Procedure: In the Processor Configurations section of the Logtail Configuration page, click Add Processor and select Native Processor > Data Parsing (IIS Mode):

  • Log Format: Select the log format for your IIS server.

    • IIS: The log file format for Microsoft Internet Information Services.

    • NCSA: Common Log Format.

    • W3C refers to the W3C Extended Log File Format.

  • IIS Configuration Fields: When you select IIS or NCSA, SLS uses the default IIS configuration fields. When you select W3C, you must set the fields to the value of the logExtFileFlags parameter in your IIS configuration file. For example:

    logExtFileFlags="Date, Time, ClientIP, UserName, SiteName, ComputerName, ServerIP, Method, UriStem, UriQuery, HttpStatus, Win32Status, BytesSent, BytesRecv, TimeTaken, ServerPort, UserAgent, Cookie, Referer, ProtocolVersion, Host, HttpSubStatus"
  • For other parameters, see the description of common configuration parameters in Use case 2: Structured logs.

Data masking

Mask sensitive data in logs.

Example:

Raw log without any processing

Masking result

[{'account':'1812213231432969','password':'04a23f38'}, {'account':'1812213685634','password':'123a'}]
[{'account':'1812213231432969','password':'********'}, {'account':'1812213685634','password':'********'}]

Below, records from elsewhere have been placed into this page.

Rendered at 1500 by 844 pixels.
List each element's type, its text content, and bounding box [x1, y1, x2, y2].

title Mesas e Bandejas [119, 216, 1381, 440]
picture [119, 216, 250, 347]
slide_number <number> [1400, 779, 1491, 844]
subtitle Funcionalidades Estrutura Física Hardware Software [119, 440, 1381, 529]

Procedure: In the Processor Configurations section of the Logtail Configuration page, click Add Processor and select Native Processor > Data Masking:

  • Original Field: The field that contains the log content before parsing.

  • Data Masking Method:

    • const: Replaces sensitive content with a constant string.

    • md5: Replaces sensitive content with its MD5 hash.

  • Replacement String: If Data Masking Method is set to const, enter a string to replace the sensitive content.

  • Content Expression that Precedes Replaced Content: The expression used to find sensitive content, which is configured using RE2 syntax.

  • Content Expression to Match Replaced Content: The regular expression used to match sensitive content. The expression must be written in RE2 syntax.

Time parsing

Parse the time field in the log and set the parsing result as the log's __time__ field.

Example:

Raw log without any processing

Time parsing

{"level":"INFO","timestamp":"2025-09-23T19:11:47+0800","cluster":"yilu-cluster-0728","message":"User logged in successfully","userId":"user-123"}

image

Procedure: In the Processor Configurations section of the Logtail Configuration page, click Add Processor and select Native Processor > Time Parsing:

  • Original Field: The field that contains the log content before parsing.

  • Time Format: Set the time format that corresponds to the timestamps in the log.

  • Time Zone: Select the time zone for the log time field. By default, this is the time zone of the environment where the LoongCollector (Logtail) process is running.